WRITTEN PROBLEM 1 – Convert the stretch of the listing from the line containing "phylum: Tracheophyta" through the end of the listing into a Markdown table with the columns No. and Line, omitting blank lines.
***** SOURCE PASSAGE *****
Re: CTE inlining

From: Craig Ringer <craig(at)2ndquadrant(dot)com>
To: Tomas Vondra <tomas(dot)vondra(at)2ndquadrant(dot)com>
Cc: PostgreSQL Hackers <pgsql-hackers(at)postgresql(dot)org>
Subject: Re: CTE inlining
Date: 2017-05-02 06:23:26
Message-ID: CAMsr+YGFX3ohSsaZOb3JvRBwd03BBVvjwz8rZFcLV7TmJttt_A@mail.gmail.com
Views: Raw Message | Whole Thread | Download mbox | Resend email
Thread:
Lists: pgsql-hackers

On 2 May 2017 at 10:45, Craig Ringer <craig(at)2ndquadrant(dot)com> wrote:

> If we want fence behaviour, we should require people to declare their
> desire for fence behaviour, rather than treating it as a sort of
> hint-as-a-bug that we grandfather in because we're so desperate not to
> admit we have hints.

Answers to my question here https://dba.stackexchange.com/q/27425/7788
suggest that there's no justification in the standard for treating it
as a mandatory fence.

Here https://www.postgresql.org/message-id/29918.1320244719@sss.pgh.pa.us
Tom says

"CTEs are also treated as optimization fences; this is not so much an
optimizer limitation as to keep the semantics sane when the CTE contains
a writable query."

In my view, if we address that by walking the query tree for volatile
functions, we should be perfectly fine to inline single-reference
CTEs. Is that too simplistic?

Is the sticking point simply this docs text:

"A useful property of WITH queries is that they are evaluated only
once per execution of the parent query, even if they are referred to
more than once by the parent query or sibling WITH queries. Thus,
expensive calculations that are needed in multiple places can be
placed within a WITH query to avoid redundant work. Another possible
application is to prevent unwanted multiple evaluations of functions
with side-effects. However, the other side of this coin is that the
optimizer is less able to push restrictions from the parent query down
into a WITH query than an ordinary subquery. The WITH query will
generally be evaluated as written, without suppression of rows that
the parent query might discard afterwards. (But, as mentioned above,
evaluation might stop early if the reference(s) to the query demand
only a limited number of rows.)"
*****
WRITTEN PROBLEM 2 – In the message on CTE inlining, what does the quoted documentation text call a useful property of WITH queries?
***** RECORDS SHOWN *****
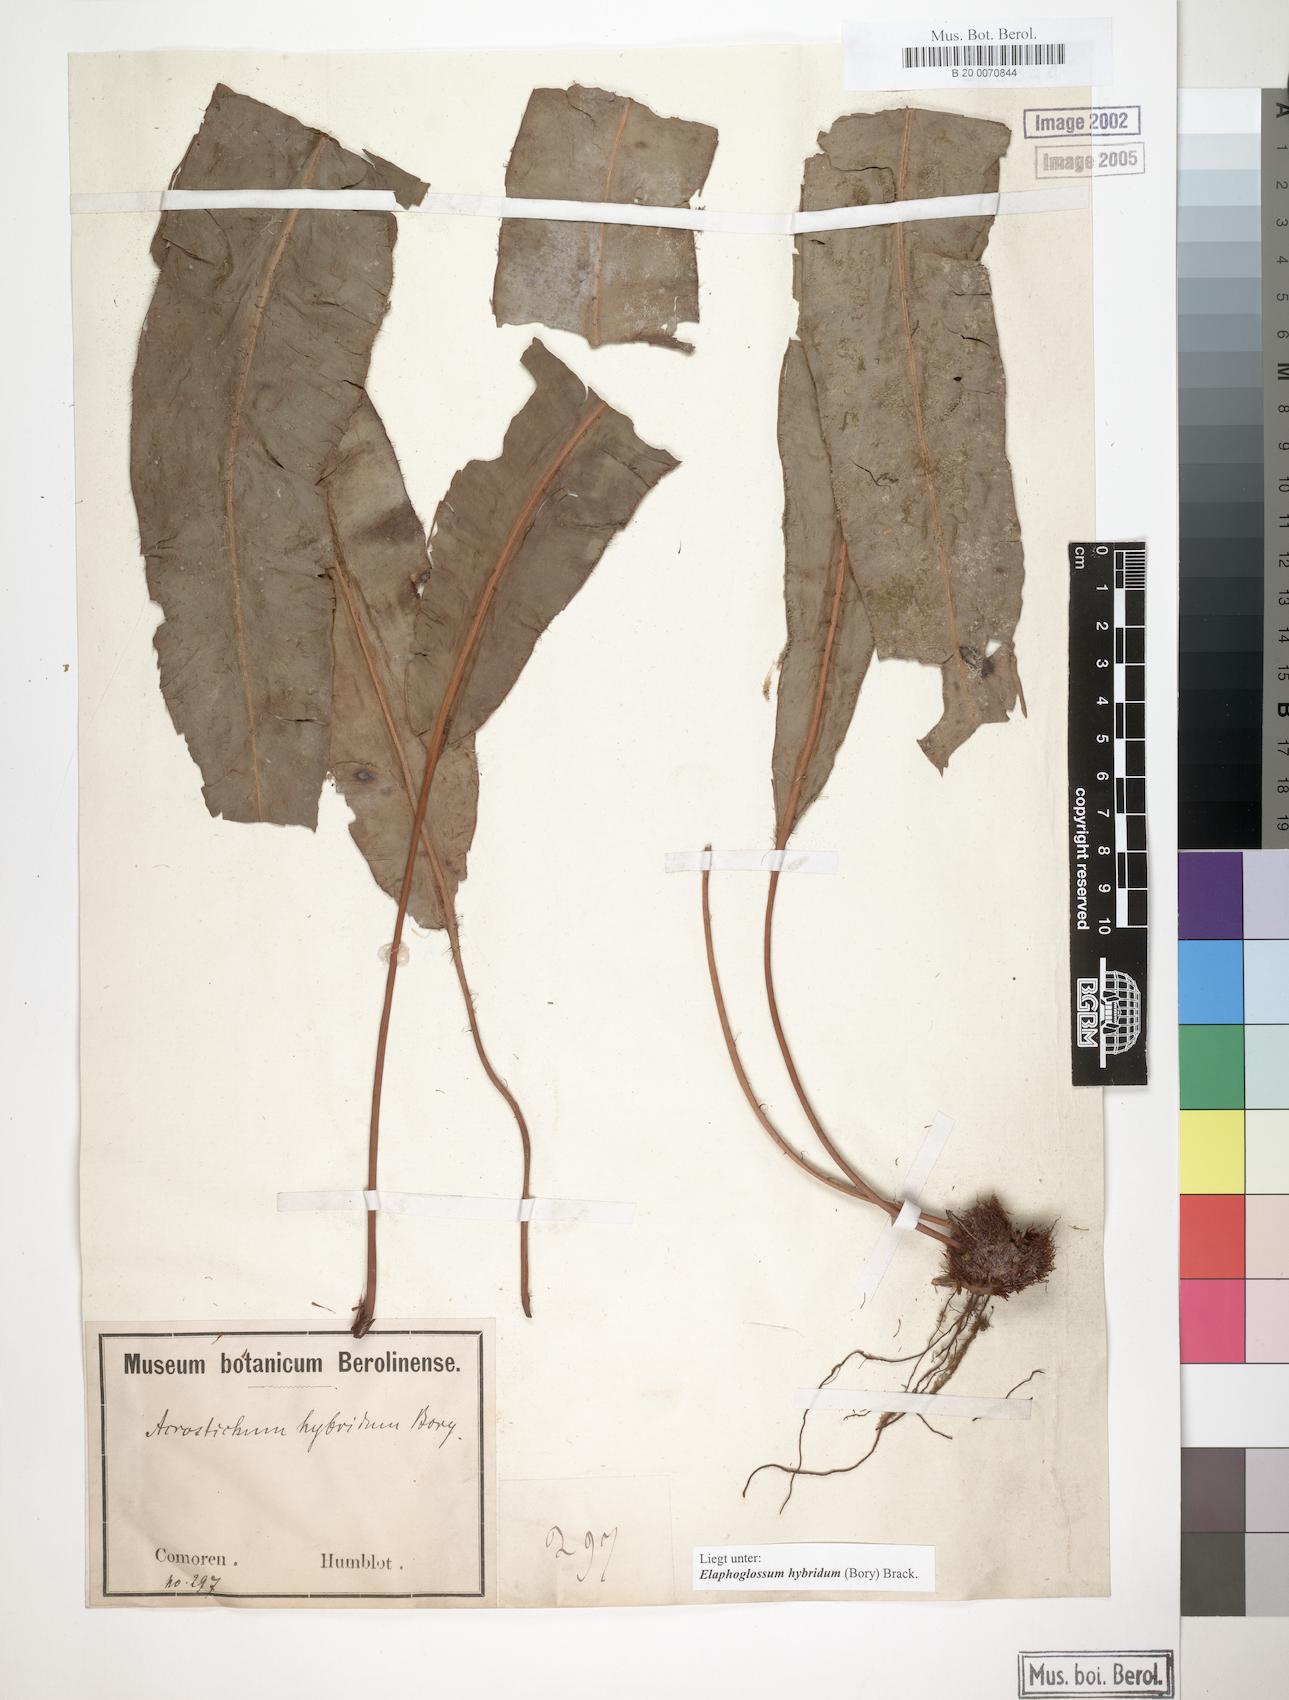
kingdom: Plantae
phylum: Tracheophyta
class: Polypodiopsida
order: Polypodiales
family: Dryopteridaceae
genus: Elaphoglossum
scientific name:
*****
FULL SOLUTION 1 –
| No. | Line |
|---|---|
| 1 | phylum: Tracheophyta |
| 2 | class: Polypodiopsida |
| 3 | order: Polypodiales |
| 4 | family: Dryopteridaceae |
| 5 | genus: Elaphoglossum |
| 6 | scientific name: |

FULL SOLUTION 2 – They are evaluated only once per execution of the parent query, even if the parent query or sibling WITH queries refer to them more than once.